According to the most recent Social Security and Medicare trustees’ report, the unfunded liabilities of these programs exceed $100 trillion. Factor in unfunded Medicaid mandates imposed on the states and the number becomes mind-boggling. The entire gross domestic product of the United States for 10 years would not cover the shortfall.

If taxes remain at historical averages, entitlements will consume 100 percent of all tax revenues by 2049. But higher taxes won’t solve the problem. Federal income tax rates would have to be more than doubled to keep up with rising entitlement costs. Only an economic illiterate would consider that feasible.

Here’s a reality check. It is impossible to balance the federal budget without cutting entitlements. That’s the ugly truth.

So how do you reform and curtail the great achievements of the New Deal and Great Society?

Taxpayers should be allowed to invest some Social Security contributions in options such as IRAs. This would improve individual return on investment, reduce government cost, and keep the money out of politicians’ reach.

A phased increase in the normal retirement age is unavoidable for those currently younger than 55. It’s not possible to pay benefits to the exploding number of retirees as life expectancy increases.

Medicare, which provides health care coverage for most citizens over 65 as well as others with disabilities, must be changed to a defined contribution system. This means the government would make direct contributions to competing free-market health care plans chosen by enrollees. Subsidizing premiums, rather than covering payments for services rendered, would reduce complexity for health care providers and promote fiscal restraint amongst enrollees.
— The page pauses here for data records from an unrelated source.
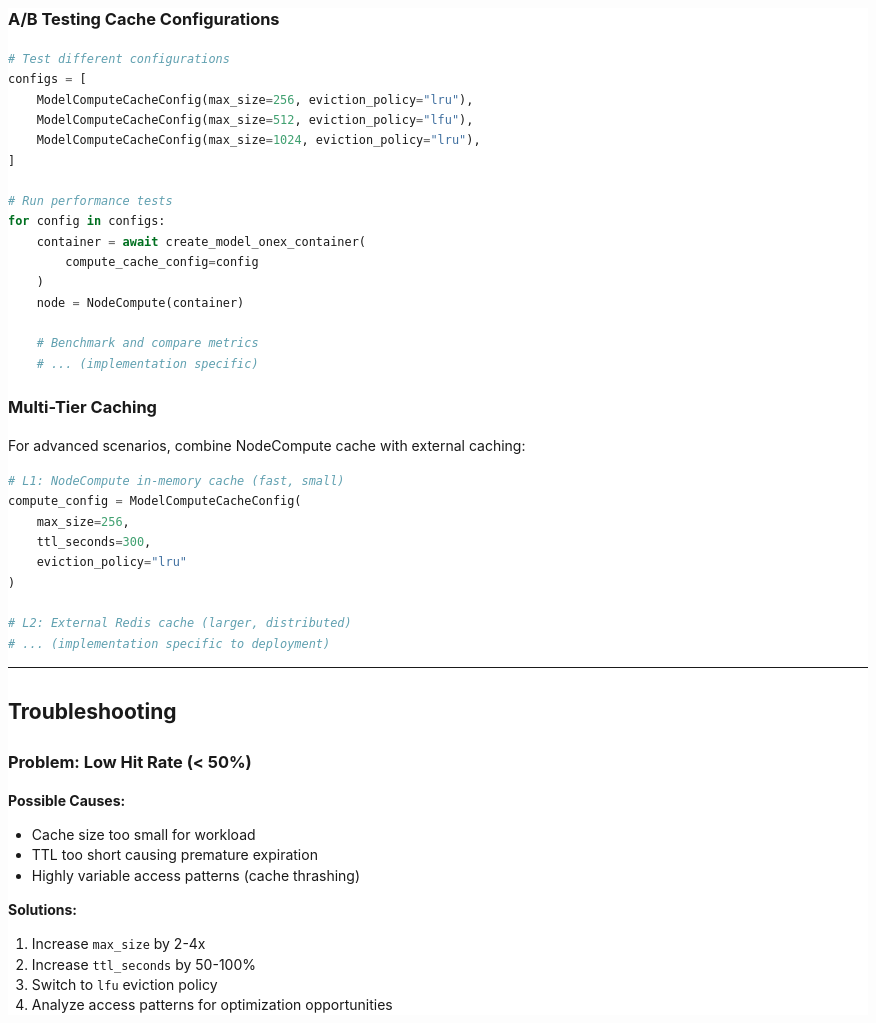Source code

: ### A/B Testing Cache Configurations

```python
# Test different configurations
configs = [
    ModelComputeCacheConfig(max_size=256, eviction_policy="lru"),
    ModelComputeCacheConfig(max_size=512, eviction_policy="lfu"),
    ModelComputeCacheConfig(max_size=1024, eviction_policy="lru"),
]

# Run performance tests
for config in configs:
    container = await create_model_onex_container(
        compute_cache_config=config
    )
    node = NodeCompute(container)

    # Benchmark and compare metrics
    # ... (implementation specific)
```

### Multi-Tier Caching

For advanced scenarios, combine NodeCompute cache with external caching:

```python
# L1: NodeCompute in-memory cache (fast, small)
compute_config = ModelComputeCacheConfig(
    max_size=256,
    ttl_seconds=300,
    eviction_policy="lru"
)

# L2: External Redis cache (larger, distributed)
# ... (implementation specific to deployment)
```

---

## Troubleshooting

### Problem: Low Hit Rate (< 50%)

**Possible Causes:**
- Cache size too small for workload
- TTL too short causing premature expiration
- Highly variable access patterns (cache thrashing)

**Solutions:**
1. Increase `max_size` by 2-4x
2. Increase `ttl_seconds` by 50-100%
3. Switch to `lfu` eviction policy
4. Analyze access patterns for optimization opportunities
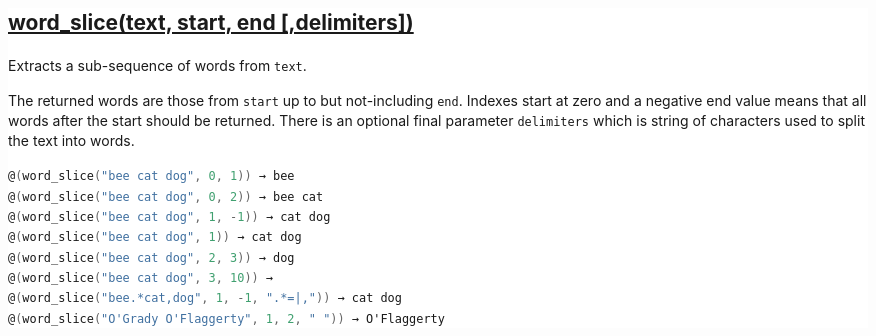 <h2 class="item_title"><a name="function:word_slice" href="#function:word_slice">word_slice(text, start, end [,delimiters])</a></h2>

Extracts a sub-sequence of words from `text`.

The returned words are those from `start` up to but not-including `end`. Indexes start at zero and a negative
end value means that all words after the start should be returned. There is an optional final parameter `delimiters`
which is string of characters used to split the text into words.


```objectivec
@(word_slice("bee cat dog", 0, 1)) → bee
@(word_slice("bee cat dog", 0, 2)) → bee cat
@(word_slice("bee cat dog", 1, -1)) → cat dog
@(word_slice("bee cat dog", 1)) → cat dog
@(word_slice("bee cat dog", 2, 3)) → dog
@(word_slice("bee cat dog", 3, 10)) →
@(word_slice("bee.*cat,dog", 1, -1, ".*=|,")) → cat dog
@(word_slice("O'Grady O'Flaggerty", 1, 2, " ")) → O'Flaggerty
```


</div>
Medicaid covers medical expenses for about 16 percent of the nation’s population, including children, elderly and disabled. Under the current system, states that spend the most on Medicare gain at the expense of federal taxpayers in other states.

Medicaid should be changed to a block grant program in which states receive a fixed amount of money each year.

It is also critical to stop fraud and overutilization of medical services. For instance, it is common for undocumented immigrants to utilize Medicaid to obtain medical care through hospital emergency rooms. The care is rendered at the expense of the American taxpayer.

The role of massive entitlements in our compounding debt crisis is inarguable. The debt bomb will detonate when U.S. Treasury securities are no longer the most trusted asset around the world. When foreign governments balk at buying more American debt, interest rates will soar, spelling doom for the domestic equity market.

Our window for redemption is closing. Americans must act decisively to reform Social Security, Medicare and Medicaid. It is immoral to make unsustainable promises to today’s citizens while condemning future generations to bankruptcy and poverty.

United States citizens must ponder a simple question. Are we going to defuse the debt bomb or let it explode in the faces of our children and grandchildren?